Other Justices have financial scandals of their own, as the Brennan Center for Justice found that “​​several justices appear to have exploited their special status, raising important questions about the nature and scope of disclosure laws.” Alito, for one, was ‘gifted’ an Alaskan fishing trip in 2008 by Paul Singer, a hedge fund manager whose company appeared before the Supreme Court 10 times in the following years. Alito never recused himself or disclosed the gift of lodging, transportation, and catering, all of which ran well into the six figures. Justice Gorsuch, after years of struggling to sell his mountain home, had it bought well above market value by Brian Buffy, a law firm CEO whose clients have frequently appeared before the Court, including, controversially, West Virginia v. EPA, which severely kneecapped the administrative state. 

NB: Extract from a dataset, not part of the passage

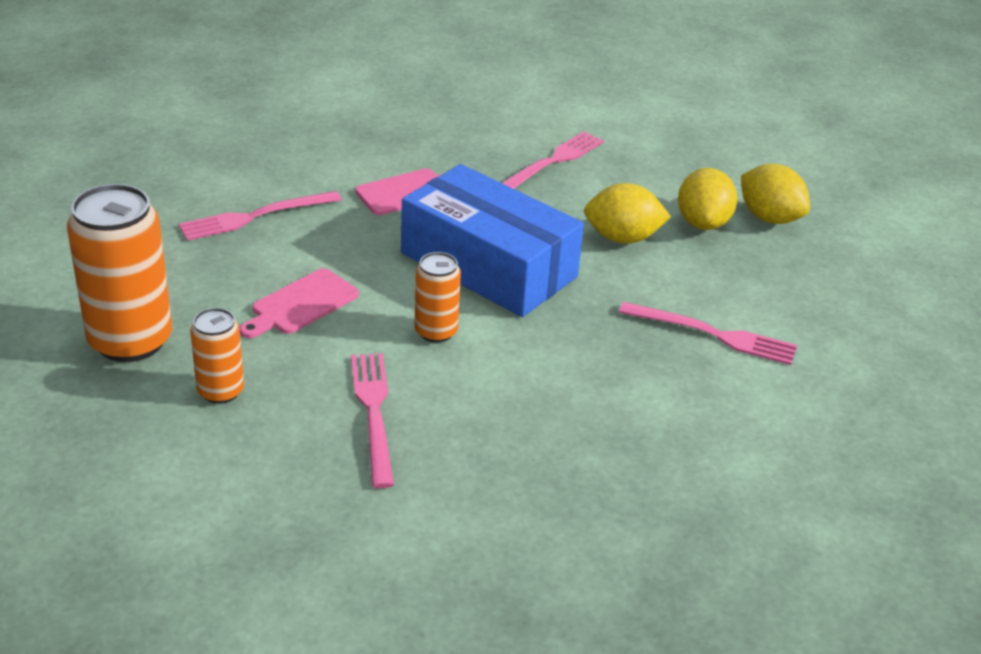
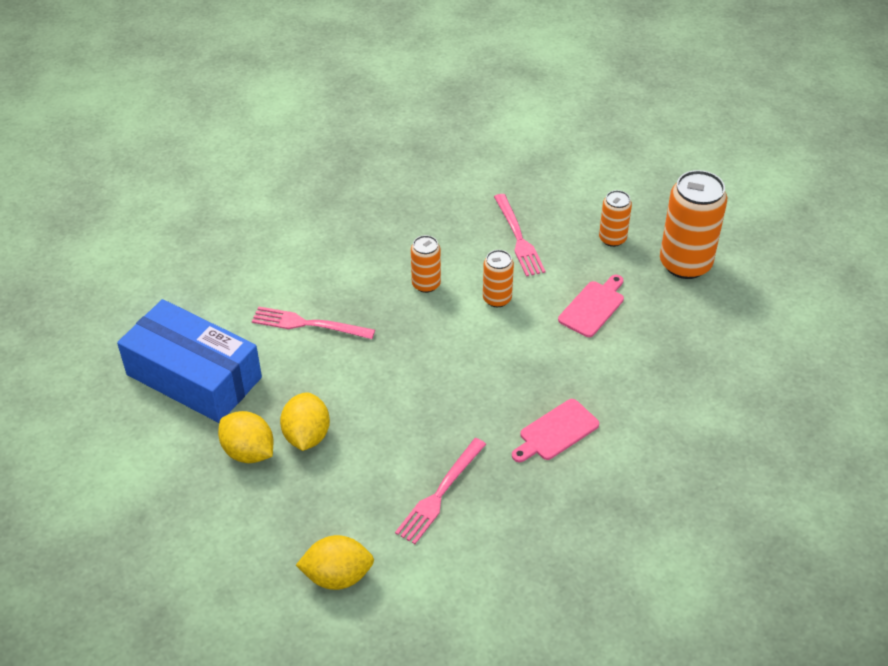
camera: 175 degrees right, 10 degrees up
(256, 216) = (663, 383): pink fork -> none
(488, 265) = (473, 362): blue box -> blue box (194, 376)
(538, 364) = (426, 284): none -> orange can
(622, 238) = (373, 407): yellow lemon -> yellow lemon (337, 576)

The Justices’ response to these scandalous revelations was their new Code of Conduct, though the Code’s enforcement is still much weaker than any other federal court. Financial disclosures, a primary complaint of ethics scholars and Court critics, were not substantially addressed. Recusals, likewise, have no clear rules or enforcement to encourage more transparency among the Justices. This half-hearted attempt to shift attention from the Court’s myriad scandals is predicated on the idea that these ethical scandals are simply a ‘misunderstanding,’ rather than serious legal and ethical violations. It’s just another veneer of objectivity, not unlike the superficiality of the Justices’ declaration of their unwavering constitutional values, and then casting them aside when they become inconvenient. The Court is not accountable to the public, nor the Constitution, nor to the law. Maybe it’s time to reconsider who should be calling ‘balls and strikes’.